> **Paginatekst**:
--- --- ---

De betekenis van ramadan
Het is een ironisch toeval dat de onderhandelingen over wat het meest xenofobe kabinet in de Nederlandse geschiedenis zou kunnen worden, plaatsvinden tijdens de ramadan. Ik blijf hopen dat mede dankzij de dissidenten in het CDA uiteindelijk de rede zegeviert, want het is een onverdraaglijke gedachte om straks in een land te wonen waar de discriminatie van mensen op basis van religie van regeringswege gedoogd wordt.

--- --- ---

> **Aangeleverd materiaal**:
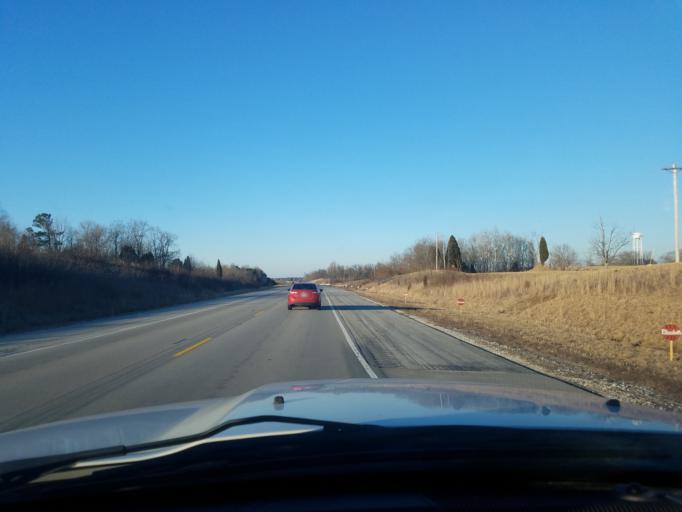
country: US
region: Indiana
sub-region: Perry County
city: Tell City
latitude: 38.1274
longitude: -86.6056
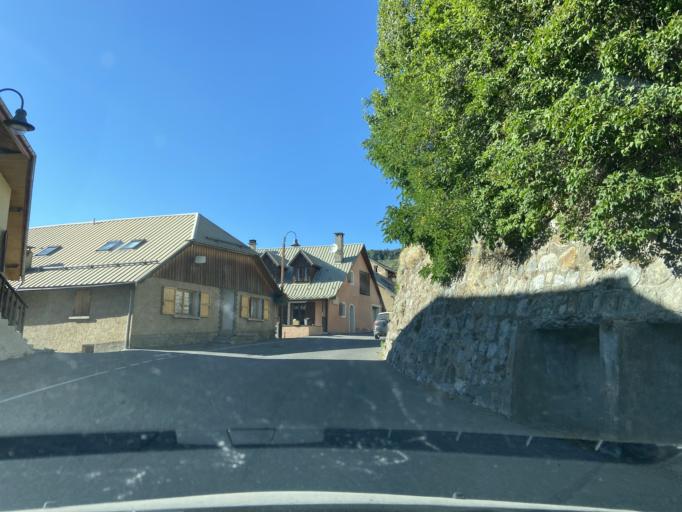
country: FR
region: Provence-Alpes-Cote d'Azur
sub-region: Departement des Hautes-Alpes
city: Guillestre
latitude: 44.6083
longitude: 6.6884
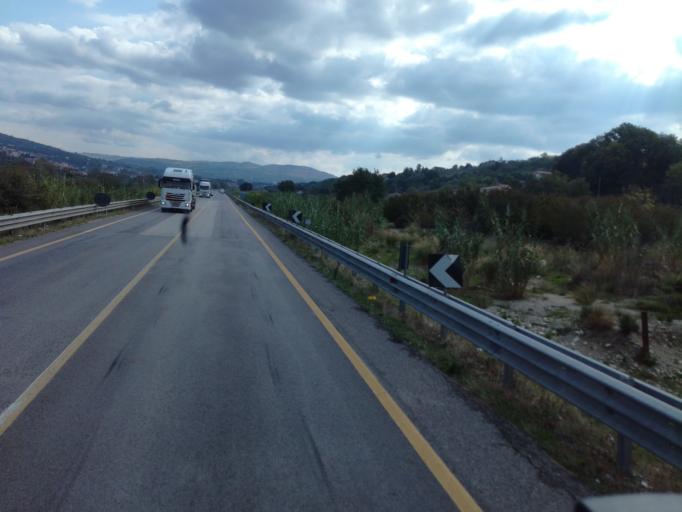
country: IT
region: Campania
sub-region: Provincia di Benevento
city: Paupisi
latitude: 41.2091
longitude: 14.6694
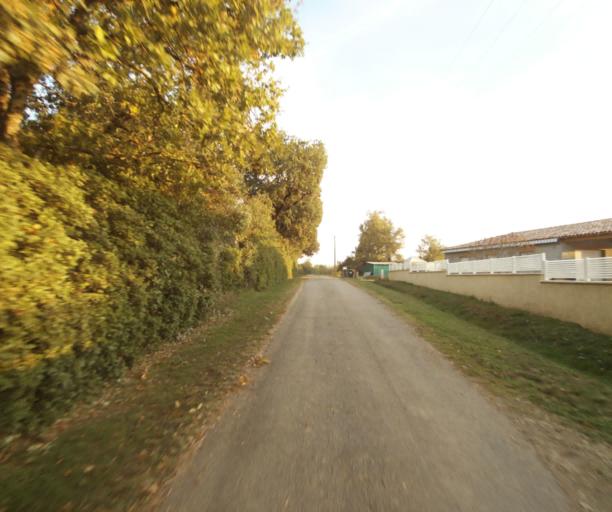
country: FR
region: Midi-Pyrenees
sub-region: Departement du Tarn-et-Garonne
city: Pompignan
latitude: 43.8296
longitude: 1.3181
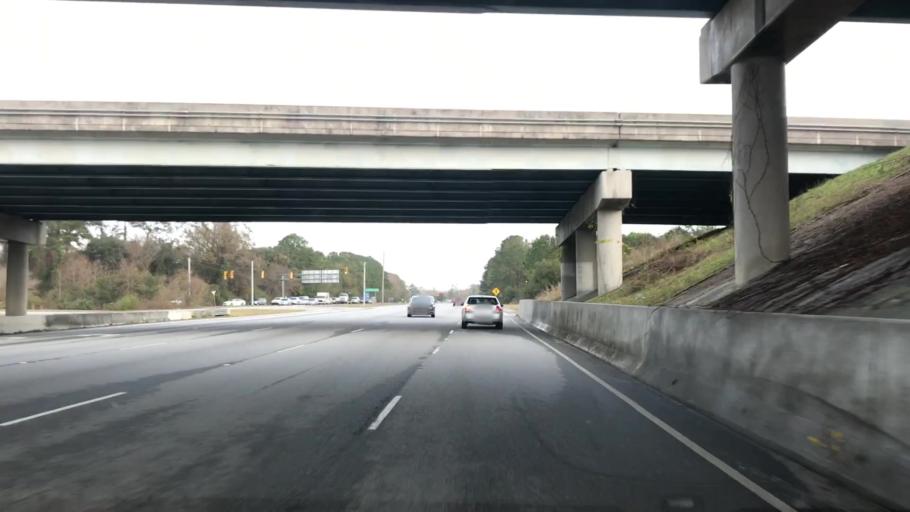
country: US
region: South Carolina
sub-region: Charleston County
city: Shell Point
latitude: 32.8095
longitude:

--- --- ---

> **Opdracht**: Schrijf de tekst over de ramadan alsjeblieft verder na de laatste zin. De vermeldingen hebben niets te maken met de tekst over de ramadan.

> **Uitwerking opdracht**:
Voor de bijna twee miljard moslims in de wereld is ramadam de belangrijkste maand van het jaar. In islamitische landen komt dan het openbare leven min of meer tot stilstand, ook voor de verwesterde elite. Zoals een vriendin mij uit Casablanca schreef: geen sorbet meer op de terrasjes, geen cappuccino meer aan het strand. De niet-islamitische Nederlander moet daarentegen hard zoeken om hier iets te merken van het feit dat naar schatting een miljoen islamitische medeburgers ramadan vieren. Niettemin is, als je op internet af moet gaan, het oordeel van sommige landgenoten niet mals: „een hypocriet feestje… smakeloos, met die vieze suikerhappen… word je alleen maar dik en agressief van”, „nachtelijke vreetbuien…” Het ongemak van de PVV-kiezer heeft niets te maken heeft met de aard van de jam, maar alles met de angst voor vreemden.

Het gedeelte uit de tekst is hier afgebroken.